(Page-level text extractions)
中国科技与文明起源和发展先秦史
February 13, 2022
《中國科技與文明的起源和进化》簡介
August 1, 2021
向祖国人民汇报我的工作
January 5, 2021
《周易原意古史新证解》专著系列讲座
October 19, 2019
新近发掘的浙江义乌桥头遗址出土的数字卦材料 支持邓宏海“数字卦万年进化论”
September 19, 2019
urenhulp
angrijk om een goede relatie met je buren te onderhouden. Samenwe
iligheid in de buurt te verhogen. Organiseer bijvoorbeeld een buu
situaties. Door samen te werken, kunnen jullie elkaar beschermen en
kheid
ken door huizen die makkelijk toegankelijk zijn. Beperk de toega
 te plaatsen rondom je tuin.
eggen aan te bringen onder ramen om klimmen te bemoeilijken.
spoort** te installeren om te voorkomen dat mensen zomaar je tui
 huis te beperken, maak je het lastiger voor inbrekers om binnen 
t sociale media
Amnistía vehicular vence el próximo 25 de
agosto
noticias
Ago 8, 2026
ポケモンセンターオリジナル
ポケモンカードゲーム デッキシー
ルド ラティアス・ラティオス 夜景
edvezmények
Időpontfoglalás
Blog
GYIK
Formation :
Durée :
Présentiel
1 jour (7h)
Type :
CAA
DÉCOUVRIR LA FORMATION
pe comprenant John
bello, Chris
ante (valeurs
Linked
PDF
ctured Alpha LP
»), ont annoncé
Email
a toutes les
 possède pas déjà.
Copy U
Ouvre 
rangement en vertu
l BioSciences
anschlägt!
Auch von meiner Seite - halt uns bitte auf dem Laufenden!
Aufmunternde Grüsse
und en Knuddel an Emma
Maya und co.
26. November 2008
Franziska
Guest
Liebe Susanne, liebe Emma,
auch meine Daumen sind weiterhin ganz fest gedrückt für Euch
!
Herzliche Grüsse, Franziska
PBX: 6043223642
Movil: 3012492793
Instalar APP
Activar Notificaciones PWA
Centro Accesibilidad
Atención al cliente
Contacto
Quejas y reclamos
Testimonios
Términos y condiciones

Exercise prompt =>
Select every line of the entries above that contains the string "Grüsse", treating uppercase and lowercase letters as distinct.

Problem solution =>
Aufmunternde Grüsse
Herzliche Grüsse, Franziska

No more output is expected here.